** Start of GIVEN RECORDS **
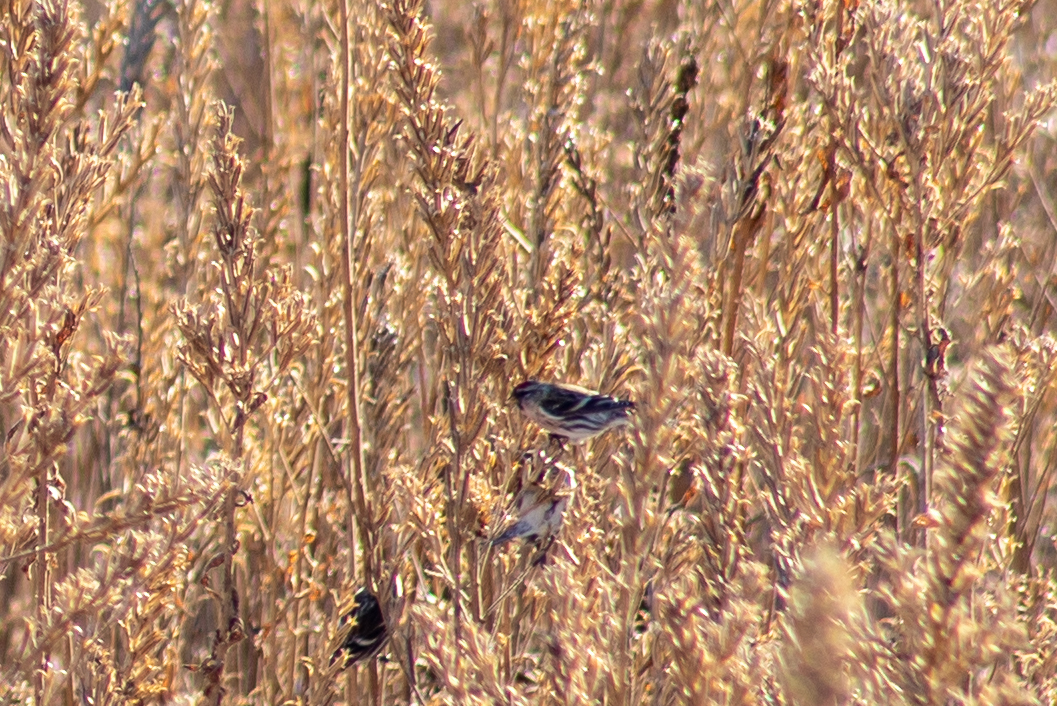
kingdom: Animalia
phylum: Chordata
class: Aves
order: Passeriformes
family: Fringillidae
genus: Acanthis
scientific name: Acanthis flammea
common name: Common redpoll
** End of GIVEN RECORDS **
* GIVEN REQUEST *
Copy the naming lines of every record above word for word, from kingdom down to common name. Leave out the pictures.

* EXPECTED ANSWER *
kingdom: Animalia
phylum: Chordata
class: Aves
order: Passeriformes
family: Fringillidae
genus: Acanthis
scientific name: Acanthis flammea
common name: Common redpoll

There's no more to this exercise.